Match case Limit results 1 per page

ZyXEL P-330W User’s Guide

Chapter 5 Wireless

5.7.4

Introduction to WPA

Wi-Fi Protected Access (WPA) is a subset of the IEEE 802.11i security specification draft.

Key differences between WPA and WEP are user authentication and improved data

encryption.

5.7.4.1

User Authentication

WPA applies IEEE 802.1x and Extensible Authentication Protocol (EAP) to authenticate

wireless clients using an external RADIUS database. See later in this chapter and the

appendices for more information on IEEE 802.1x, RADIUS and EAP.

Your wireless client

will need to be able to support 802.1x authentication to use RADIUS authentication.

Therefore, if you don’t have an external RADIUS server you should use WPA-PSK (WPA -

Pre-Shared Key) that only requires a single (identical) password entered into each access

point, wireless gateway and wireless client. As long as the passwords match, a client will be

granted access to a WLAN.

5.7.4.2

Encryption

WPA improves data encryption by using Temporal Key Integrity Protocol (TKIP), Message

Integrity Check (MIC) and IEEE 802.1x.

Temporal Key Integrity Protocol (TKIP) uses 128-bit keys that are dynamically generated and

distributed by the authentication server. It includes a per-packet key mixing function, a

Message Integrity Check (MIC) named Michael, an extended initialization vector (IV) with

sequencing rules, and a re-keying mechanism.

TKIP regularly changes and rotates the encryption keys so that the same encryption key is

never used twice. The RADIUS server distributes a Pairwise Master Key (PMK) key to the

AP that then sets up a key hierarchy and management system, using the pair-wise key to

dynamically generate unique data encryption keys to encrypt every data packet that is

wirelessly communicated between the AP and the wireless clients. This all happens in the

background automatically.

The Message Integrity Check (MIC) is designed to prevent an attacker from capturing data

packets, altering them and resending them. The MIC provides a strong mathematical function

in which the receiver and the transmitter each compute and then compare the MIC. If they do

not match, it is assumed that the data has been tampered with and the packet is dropped.

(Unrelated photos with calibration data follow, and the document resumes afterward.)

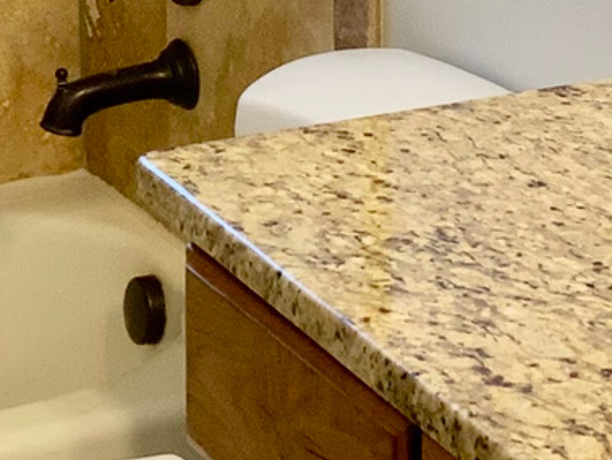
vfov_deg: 9.1
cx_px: 332
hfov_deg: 12.6
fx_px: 2777
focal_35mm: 157
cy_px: -342
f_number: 1.8
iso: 50
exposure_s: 1/60
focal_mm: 3
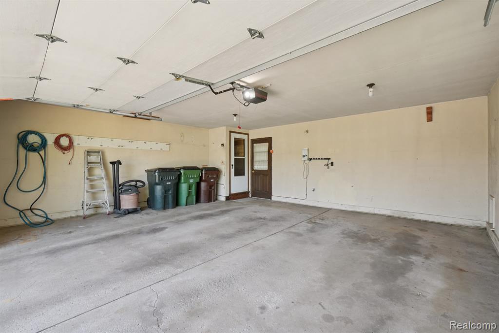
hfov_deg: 100.4
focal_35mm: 15
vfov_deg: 77.3
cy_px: 166
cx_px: 250
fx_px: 208
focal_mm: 10
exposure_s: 1/30
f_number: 8
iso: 250
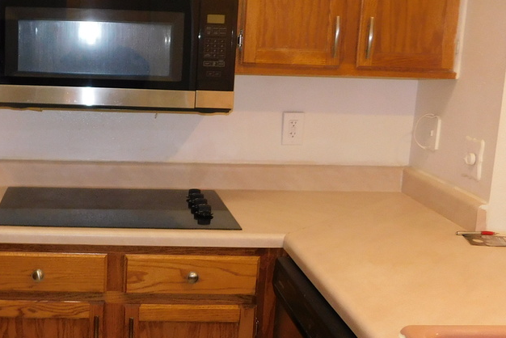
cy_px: 184
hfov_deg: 35.1
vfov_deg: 24.6
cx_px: 105
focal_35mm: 55
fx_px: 773
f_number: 3
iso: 200
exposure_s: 1/30
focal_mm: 4
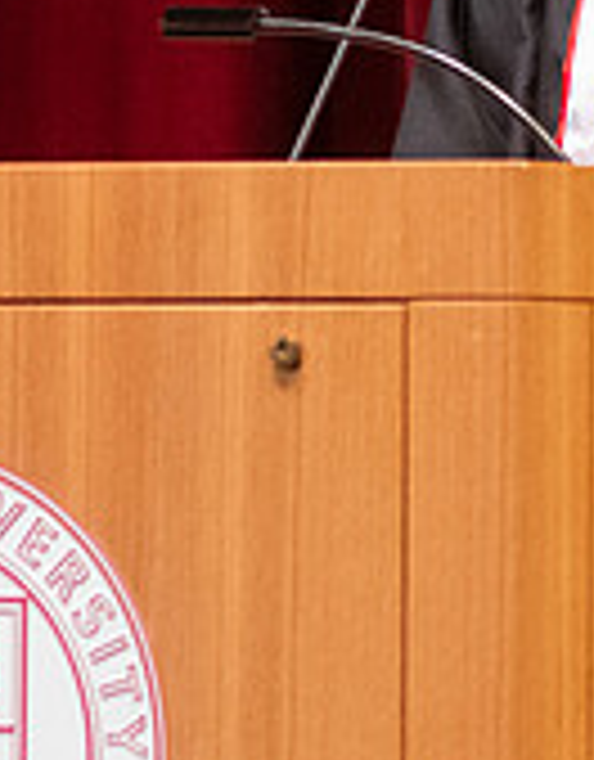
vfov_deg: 2.1
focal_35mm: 943
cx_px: 835
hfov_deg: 1.6
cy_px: -89
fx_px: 21030
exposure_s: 1/160
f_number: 3.5
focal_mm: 145
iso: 1600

By generating unique data encryption keys for every data packet and by creating an integrity

checking mechanism (MIC), TKIP makes it much more difficult to decode data on a Wi-Fi

network than WEP, making it difficult for an intruder to break into the network.

The encryption mechanisms used for WPA and WPA-PSK are the same. The only difference

between the two is that WPA-PSK uses a simple common password, instead of user-specific

credentials. The common-password approach makes WPA-PSK susceptible to brute-force

password-guessing attacks but it’s still an improvement over WEP as it employs an easier-to-

use, consistent, single, alphanumeric password.